Once upon a midnight dreary, while I pondered, weak and weary
Over many a quaint and curious volume of forgotten lore;
While I nodded, nearly napping, suddenly there came a tapping,
As of someone gently rapping, rapping at my chamber door.
"'Tis some visitor," I muttered, "Tapping at my chamber door -
Only this and nothing more."
Today in 1845, The Raven, a poem by Edgar Allan Poe, was published under his own name. It was immediately successful, and led to further publication of collections of his poems and stories. In spite of this new popularity, Poe still could not make a living of his writing.
[From what I've read of his life, I think he was like a lot of us - extremely good at what he did, but could never get paid for it]
You can read the rest of the poem, along with other poems and his short stories at PoeStories.com, a delightful website full of Poe-iana, including the poem, A Valentine. Try your hand at deciphering the name of the person to whom the valentine was written. If you think you are good at cryptology (no, it has nothing to do with some long-haired death's-head announcing his 'Tales') read The Gold Bug and solve the mystery. ["The Gold Bug" should have been part of your childhood reading, but if it wasn't, repair the omission now]
And if you think Mr. Poe only wrote tales of horror, read "Some Words with a Mummy", a perfect anodyne to an evening spent reading Berenice, The Masque of the Red Death, or The Premature Burial.
So tonight, raise a glass of Amontillado to a Master Storyteller.
A light supper of course. I am exceedingly fond of Welsh rabbit. More than a pound at once, however, may not at all times be advisable. Still, there can be no material objection to two. And really between two and three, there is merely a single unit of difference. I ventured, perhaps, upon four. My wife will have it five; -- but, clearly, she has confounded two very distinct affairs. The abstract number, five, I am willing to admit; but, concretely, it has reference to bottles of Brown Stout, without which, in the way of condiment, Welsh rabbit is to be eschewed. From Some Words with a Mummy.
Shred 1/2 pound of sharp Cheddar cheese. Beat 1 egg lightly.
In a heavy skillet, melt the cheese over very low heat (very. low. heat.), stirring the whole while. As it melts, add 1/3 cup of milk, stirring to blend. Then stir in 1 teaspoon of Worcestershire, 1/4 teaspoon of dry mustard, and a dash of cayenne.

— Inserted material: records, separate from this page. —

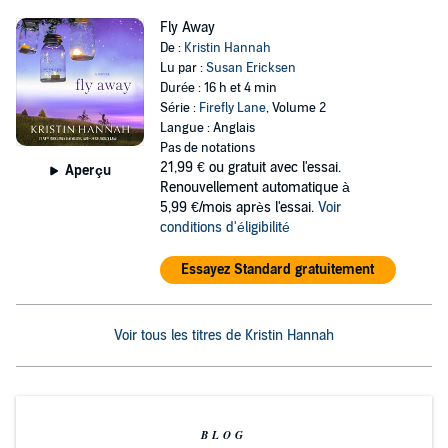
Fly Away
De :
Kristin Hannah
Lu par :
Susan Ericksen
Durée : 16 h et 4 min
Série :
Firefly Lane
, Volume 2
Langue : Anglais
Pas de notations
21,99 €
ou gratuit avec l'essai.
Aperçu
Renouvellement automatique à
5,99 €/mois après l'essai.
Voir
conditions d'éligibilité
Essayez Standard gratuitement
Voir tous les titres de Kristin Hannah
BLOG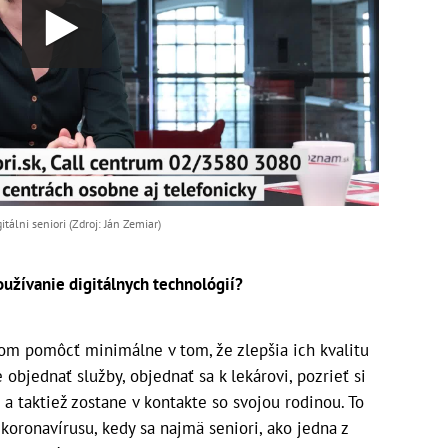
tálni seniori (Zdroj: Ján Zemiar)
žívanie digitálnych technológií?
rom pomôcť minimálne v tom, že zlepšia ich kvalitu
 objednať služby, objednať sa k lekárovi, pozrieť si
 a taktiež zostane v kontakte so svojou rodinou. To
oronavírusu, kedy sa najmä seniori, ako jedna z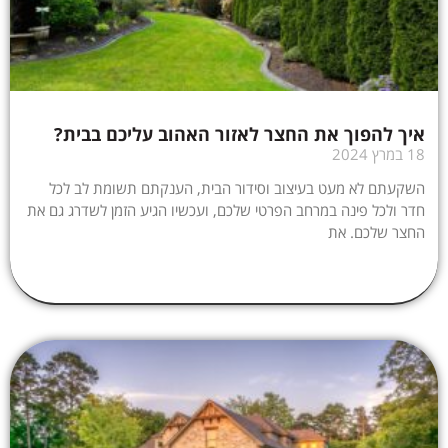
איך להפוך את החצר לאזור האהוב עליכם בבית?
18 במרץ 2024
השקעתם לא מעט בעיצוב וסידור הבית, הענקתם תשומת לב לכל
חדר ולכל פינה במרחב הפרטי שלכם, ועכשיו הגיע הזמן לשדרג גם את
החצר שלכם. את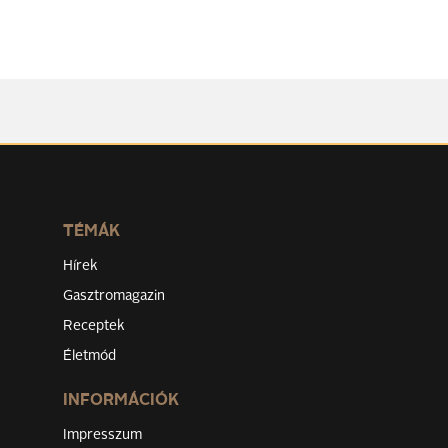
TÉMÁK
Hírek
Gasztromagazin
Receptek
Életmód
INFORMÁCIÓK
Impresszum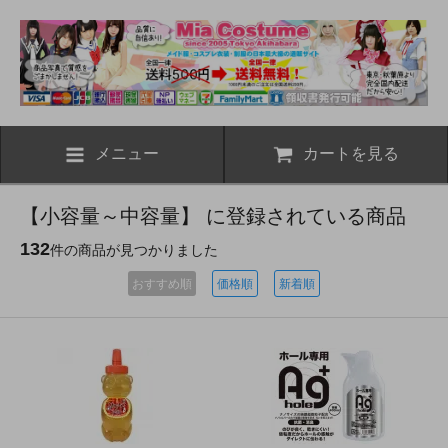
メニュー
カートを見る
【小容量～中容量】 に登録されている商品
132
件の商品が見つかりました
おすすめ順
価格順
新着順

Add the egg and cook, stirring constantly, until mixture is smooth and thickened. Serve on toast with bottles of Brown Stout on the side "without which, in the way of condiment, Welsh rabbit is to be eschewed."
I cannot say that I was alarmed at the phenomenon, because "alarmed" is, in my case, not exactly the word. It is possible, however, that, but for the Brown Stout, I might have been a little nervous.